• **Page extract**:
Pursuant to Section 19(b)(1) of the Securities Exchange Act of 1934 (“Act”),[1] and Rule 19b-4 thereunder,[2] notice is hereby given that, on August 7, 2012, the National Securities Clearing Corporation (“NSCC”) filed with the Securities and Exchange Commission (“Commission”) the proposed rule change described in Items I, II and III below, which Items have been prepared primarily by NSCC. The Commission is publishing this Notice to solicit comments on the proposed rule change from interested persons.

I. Self-Regulatory Organization's Statement of the Terms of Substance of the Proposed Rule Change

The proposed rule change involves Rule 50 of NSCC's Rules and Procedures. NSCC proposes to amend this rule to eliminate the use of a default pricing matrix to assign values to certain items transferred through NSCC's Automated Customer Account Transfer Service (“ACATS”).

II. Self-Regulatory Organization's Statement of the Purpose of, and Statutory Basis for, the Proposed Rule Change

In its filing with the Commission, NSCC included statements concerning the purpose and basis for the proposed rule change and discussed any comments it received on the proposed rule change. The text of these statements and comments may be examined at the places specified in Item IV below. NSCC has prepared summaries, set forth in sections A, B, and C below, of the most significant aspects of these statements.[3]

A. Self-Regulatory Organization's Statement of the Purpose of, and Statutory Basis for, the Proposed Rule Change

1. Background

ACATS enables NSCC Members to effect automated transfers of customer accounts among themselves.[4] Pursuant to Rule 50, an NSCC Member to whom a customer's full account will be transferred (“Receiving Member”) will initiate the transfer by submitting to NSCC a transfer initiation request, which contains the customer detail information that the NSCC Member in possession of the account (“Delivering Member”) requires in order to transfer the account. Delivering Members that have neither rejected the account transfer request nor sought corrections to the request within the allotted time must submit to NSCC certain detailed customer account asset data.

For items transferred through ACATS that are not eligible to be processed through NSCC's Continuous Net Settlement (“CNS”) system [5] (and for CNS-eligible items that are designated to be delivered ex-CNS), NSCC will produce ACATS Receive and Deliver Instructions. These ACATS transfers then settle either outside of NSCC or through a separate service at NSCC.[6] In order to incentivize the timely completion of ACATS transfers, at the start of the day on ACATS settlement date, the Delivering Member's NSCC money settlement account will include a debit, or an incentive charge (“Incentive Charge”), equal to the aggregate market value of the items the Delivering Member is transferring through ACATS; the Receiving Member's NSCC money settlement account includes a credit in the same amount.[7] Once delivery of an item is complete, the Incentive Charge associated with that item is effectively offset when the Receiving Member pays the Delivering Member for the transferred items. This Incentive Charge is intended to encourage the Delivering Member to make delivery of the item in a timely manner.[8]

Each item transferred through ACATS must be assigned a market value in order to calculate the Incentive Charge. CNS-eligible items being transferred through ACATS are assigned a market value through the CNS system. Non-CNS eligible items, however, are assigned a market value pursuant to NSCC Rule 50, which calls for a market value based on either (i) the price obtained from a pricing source, if available or, if a pricing source is not available, (ii) the greater of (a) the price in U.S. dollars assigned by the Delivering Member (“Submitter's Value”), which, in most cases, must be the current market value of the item,[9] or (b) the value ascribed to such item pursuant to a default pricing matrix, as established from time to time by NSCC. The current default pricing matrix assigns a value to an item based on its “asset category type,” as classified by the Delivering Member in the detailed customer account asset data submitted to NSCC. For example, the current default pricing matrix assigns equities a default price of $1 per share, with a cap of $20,000, and assigns U.S. government securities and U.S. government agency securities a default price of the face amount. The default pricing matrix was developed in close coordination with industry participants and the National Association of Securities Dealers shortly after the initial development of ACATS.

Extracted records
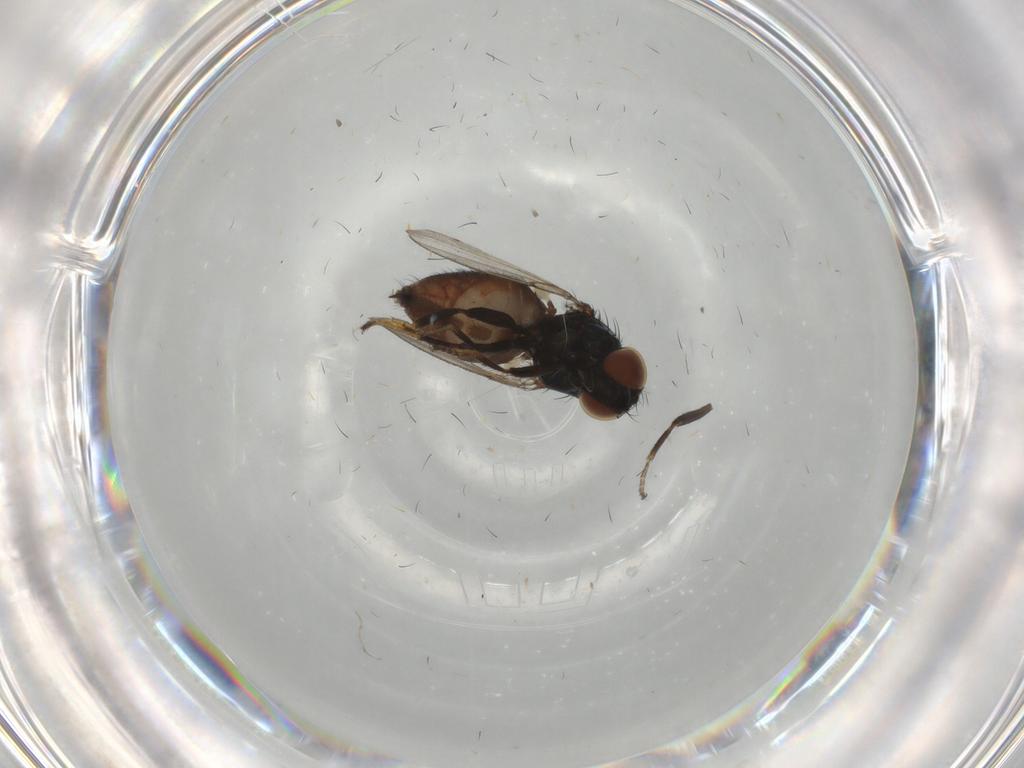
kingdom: Animalia
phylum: Arthropoda
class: Insecta
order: Diptera
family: Milichiidae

• **Exercise set**:
**1)** Answer these questions from the NSCC rule notice:
(a) On what date did NSCC file the proposed rule change with the Commission?
(b) What default price and cap does the current default pricing matrix assign to equities?
(c) What does ACATS enable NSCC Members to do?
**2)** Translate this sentence from the NSCC rule notice into Spanish: "The proposed rule change involves Rule 50 of NSCC's Rules and Procedures."
**3)** Reproduce word for word the part of the NSCC rule notice running from "A. Self-Regulatory Organization's" down to "account asset data.".

• **Full answers**:
**1)**
(a) August 7, 2012
(b) A default price of $1 per share, with a cap of $20,000
(c) Effect automated transfers of customer accounts among themselves

**2)** La propuesta de cambio de norma se refiere a la Regla 50 de las Reglas y Procedimientos de NSCC.

**3)**
A. Self-Regulatory Organization's Statement of the Purpose of, and Statutory Basis for, the Proposed Rule Change

1. Background

ACATS enables NSCC Members to effect automated transfers of customer accounts among themselves.[4] Pursuant to Rule 50, an NSCC Member to whom a customer's full account will be transferred (“Receiving Member”) will initiate the transfer by submitting to NSCC a transfer initiation request, which contains the customer detail information that the NSCC Member in possession of the account (“Delivering Member”) requires in order to transfer the account. Delivering Members that have neither rejected the account transfer request nor sought corrections to the request within the allotted time must submit to NSCC certain detailed customer account asset data.